Every entry below is to be copied word for word, with its pictures removed.
Extracted entries Start Marker
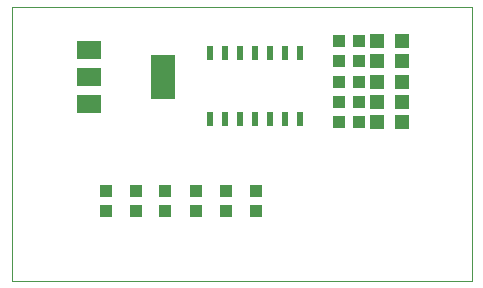
<source format=gtp>
G75*
%MOIN*%
%OFA0B0*%
%FSLAX24Y24*%
%IPPOS*%
%LPD*%
%AMOC8*
5,1,8,0,0,1.08239X$1,22.5*
%
%ADD10C,0.0000*%
%ADD11R,0.0236X0.0472*%
%ADD12R,0.0394X0.0433*%
%ADD13R,0.0472X0.0472*%
%ADD14R,0.0433X0.0394*%
%ADD15R,0.0787X0.0591*%
%ADD16R,0.0787X0.1496*%
D10*
X000542Y000150D02*
X000542Y009284D01*
X015896Y009284D01*
X015896Y000150D01*
X000542Y000150D01*
D11*
X007152Y005544D03*
X007652Y005544D03*
X008152Y005544D03*
X008652Y005544D03*
X009152Y005544D03*
X009652Y005544D03*
X010152Y005544D03*
X010152Y007748D03*
X009652Y007748D03*
X009152Y007748D03*
X008652Y007748D03*
X008152Y007748D03*
X007652Y007748D03*
X007152Y007748D03*
D12*
X011467Y007473D03*
X012136Y007473D03*
X012136Y008142D03*
X011467Y008142D03*
X011467Y006804D03*
X012136Y006804D03*
X012136Y006134D03*
X011467Y006134D03*
X011467Y005465D03*
X012136Y005465D03*
D13*
X012727Y005465D03*
X013554Y005465D03*
X013554Y006134D03*
X012727Y006134D03*
X012727Y006804D03*
X013554Y006804D03*
X013554Y007473D03*
X012727Y007473D03*
X012727Y008142D03*
X013554Y008142D03*
D14*
X008691Y003162D03*
X007707Y003162D03*
X007707Y002493D03*
X008691Y002493D03*
X006684Y002493D03*
X005660Y002493D03*
X004676Y002493D03*
X003691Y002493D03*
X003691Y003162D03*
X004676Y003162D03*
X005660Y003162D03*
X006684Y003162D03*
D15*
X003121Y006056D03*
X003121Y006961D03*
X003121Y007867D03*
D16*
X005601Y006961D03*
M02*

</source>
Extracted entries End Marker
● The completed task
<source format=gtp>
G75*
%MOIN*%
%OFA0B0*%
%FSLAX24Y24*%
%IPPOS*%
%LPD*%
%AMOC8*
5,1,8,0,0,1.08239X$1,22.5*
%
%ADD10C,0.0000*%
%ADD11R,0.0236X0.0472*%
%ADD12R,0.0394X0.0433*%
%ADD13R,0.0472X0.0472*%
%ADD14R,0.0433X0.0394*%
%ADD15R,0.0787X0.0591*%
%ADD16R,0.0787X0.1496*%
D10*
X000542Y000150D02*
X000542Y009284D01*
X015896Y009284D01*
X015896Y000150D01*
X000542Y000150D01*
D11*
X007152Y005544D03*
X007652Y005544D03*
X008152Y005544D03*
X008652Y005544D03*
X009152Y005544D03*
X009652Y005544D03*
X010152Y005544D03*
X010152Y007748D03*
X009652Y007748D03*
X009152Y007748D03*
X008652Y007748D03*
X008152Y007748D03*
X007652Y007748D03*
X007152Y007748D03*
D12*
X011467Y007473D03*
X012136Y007473D03*
X012136Y008142D03*
X011467Y008142D03*
X011467Y006804D03*
X012136Y006804D03*
X012136Y006134D03*
X011467Y006134D03*
X011467Y005465D03*
X012136Y005465D03*
D13*
X012727Y005465D03*
X013554Y005465D03*
X013554Y006134D03*
X012727Y006134D03*
X012727Y006804D03*
X013554Y006804D03*
X013554Y007473D03*
X012727Y007473D03*
X012727Y008142D03*
X013554Y008142D03*
D14*
X008691Y003162D03*
X007707Y003162D03*
X007707Y002493D03*
X008691Y002493D03*
X006684Y002493D03*
X005660Y002493D03*
X004676Y002493D03*
X003691Y002493D03*
X003691Y003162D03*
X004676Y003162D03*
X005660Y003162D03*
X006684Y003162D03*
D15*
X003121Y006056D03*
X003121Y006961D03*
X003121Y007867D03*
D16*
X005601Y006961D03*
M02*

</source>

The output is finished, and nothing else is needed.